O candidato que já foi filiado ao Partido dos Trabalhadores (PT) também se diz admirador de políticos falecidos como Levy Fidélix, do partido Partido Renovador Trabalhista Brasileiro (PRTB), e Enéas Carneiro, do Partido Liberal (PL). Ele ainda utiliza seu canal no YouTube para denunciar a “Islamização” e a “Perseguição” aos cristãos no Brasil.

Questionamento sobre ser padre

A relação de Kelmon com a religião tem sido alvo de polêmica. Em suas redes sociais, a Igreja Católica negou que Kelmon seja sacerdote da Igreja Ortodoxa no Brasil e nunca foi seminarista ou membro do clero em nenhum dos três graus da ordem —bispo, presbítero e diácono.

“Kelmon se apresenta como sacerdote da Igreja Ortodoxa no Brasil, aparecendo em peças de campanha com vestimentas tradicionais da Igreja. Ainda segundo o documento, o “padre” nunca foi seminarista ou membro do clero da Igreja em nenhum dos três graus da ordem, quer no Brasil ou em outro país.”, diz a postagem da Igreja Católica.

Em resposta, Kelmon divulgou uma carta da Igreja Católica Apostólica Ortodoxa do Peru.

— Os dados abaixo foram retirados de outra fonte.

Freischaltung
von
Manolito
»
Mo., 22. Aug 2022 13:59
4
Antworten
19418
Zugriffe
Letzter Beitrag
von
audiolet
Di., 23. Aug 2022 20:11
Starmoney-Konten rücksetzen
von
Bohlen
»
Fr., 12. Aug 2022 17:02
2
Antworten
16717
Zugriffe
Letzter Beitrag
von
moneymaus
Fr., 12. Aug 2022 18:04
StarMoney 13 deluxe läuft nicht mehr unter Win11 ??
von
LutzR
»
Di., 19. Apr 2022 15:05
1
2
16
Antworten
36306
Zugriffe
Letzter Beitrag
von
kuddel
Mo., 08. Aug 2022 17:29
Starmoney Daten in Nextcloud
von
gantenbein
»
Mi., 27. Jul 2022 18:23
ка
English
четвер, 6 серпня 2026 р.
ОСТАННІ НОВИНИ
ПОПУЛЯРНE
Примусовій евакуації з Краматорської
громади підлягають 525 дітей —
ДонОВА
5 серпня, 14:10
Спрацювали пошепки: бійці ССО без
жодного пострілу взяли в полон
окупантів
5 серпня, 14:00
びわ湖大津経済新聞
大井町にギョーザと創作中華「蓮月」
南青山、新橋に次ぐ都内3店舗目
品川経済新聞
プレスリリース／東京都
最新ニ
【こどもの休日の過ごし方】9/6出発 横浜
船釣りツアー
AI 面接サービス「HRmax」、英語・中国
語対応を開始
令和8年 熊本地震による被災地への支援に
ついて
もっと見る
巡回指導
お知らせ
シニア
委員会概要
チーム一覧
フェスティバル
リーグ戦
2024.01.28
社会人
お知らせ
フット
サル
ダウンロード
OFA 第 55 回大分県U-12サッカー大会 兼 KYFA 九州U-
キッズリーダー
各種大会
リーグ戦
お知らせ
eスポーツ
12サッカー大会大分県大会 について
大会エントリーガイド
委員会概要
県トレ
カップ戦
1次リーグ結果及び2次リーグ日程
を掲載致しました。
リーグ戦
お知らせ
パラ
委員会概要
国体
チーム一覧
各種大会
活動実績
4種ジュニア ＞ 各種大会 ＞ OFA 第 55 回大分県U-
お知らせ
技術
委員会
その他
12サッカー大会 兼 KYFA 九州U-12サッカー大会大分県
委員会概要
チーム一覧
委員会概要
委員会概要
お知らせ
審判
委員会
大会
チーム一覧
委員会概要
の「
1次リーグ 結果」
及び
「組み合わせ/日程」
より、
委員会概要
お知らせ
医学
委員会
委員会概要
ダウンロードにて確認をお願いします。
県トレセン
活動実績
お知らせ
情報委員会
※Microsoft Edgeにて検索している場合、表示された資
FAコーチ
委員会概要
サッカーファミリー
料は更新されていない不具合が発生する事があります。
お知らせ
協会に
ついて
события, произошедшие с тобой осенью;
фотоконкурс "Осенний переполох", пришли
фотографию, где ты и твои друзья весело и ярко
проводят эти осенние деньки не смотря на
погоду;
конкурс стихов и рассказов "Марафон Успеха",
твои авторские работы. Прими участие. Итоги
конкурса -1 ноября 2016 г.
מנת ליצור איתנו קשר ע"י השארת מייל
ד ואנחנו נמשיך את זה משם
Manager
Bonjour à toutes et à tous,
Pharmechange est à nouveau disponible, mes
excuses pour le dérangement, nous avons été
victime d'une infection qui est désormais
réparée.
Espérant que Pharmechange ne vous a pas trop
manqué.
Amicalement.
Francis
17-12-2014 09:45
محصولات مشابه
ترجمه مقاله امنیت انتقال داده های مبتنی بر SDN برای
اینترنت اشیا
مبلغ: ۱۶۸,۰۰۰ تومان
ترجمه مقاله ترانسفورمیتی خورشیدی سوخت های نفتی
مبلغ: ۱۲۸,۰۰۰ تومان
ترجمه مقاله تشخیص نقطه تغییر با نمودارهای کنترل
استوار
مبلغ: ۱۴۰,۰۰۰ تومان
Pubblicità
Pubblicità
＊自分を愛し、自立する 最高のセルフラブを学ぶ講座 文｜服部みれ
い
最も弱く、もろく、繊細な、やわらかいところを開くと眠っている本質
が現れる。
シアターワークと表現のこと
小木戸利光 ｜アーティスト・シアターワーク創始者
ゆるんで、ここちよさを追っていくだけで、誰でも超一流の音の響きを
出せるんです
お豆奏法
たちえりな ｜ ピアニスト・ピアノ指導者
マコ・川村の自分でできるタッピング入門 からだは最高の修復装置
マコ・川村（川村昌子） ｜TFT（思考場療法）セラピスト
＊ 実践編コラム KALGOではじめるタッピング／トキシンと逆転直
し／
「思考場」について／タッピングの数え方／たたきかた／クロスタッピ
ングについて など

A entidade diz ser reconhecida pelo governo peruano e chama o candidato de “um dos membros mais ilustres” das missões.

A Igreja ainda informa que Kelmon é reconhecido pela Santa Igreja Ortodoxa como “pároco interino sediado no Vicariato Episcopal do Brasil”. O presidenciável é responsável pela Missão Paroquial Ortodoxa Malankar de São Lázaro na Ilha da Maré, na Bahia.

A nota ainda informa que Kelmon se afastou da Igreja no dia 2 de agosto, devido ao conflito de interesses, com uma licença eclesiástica.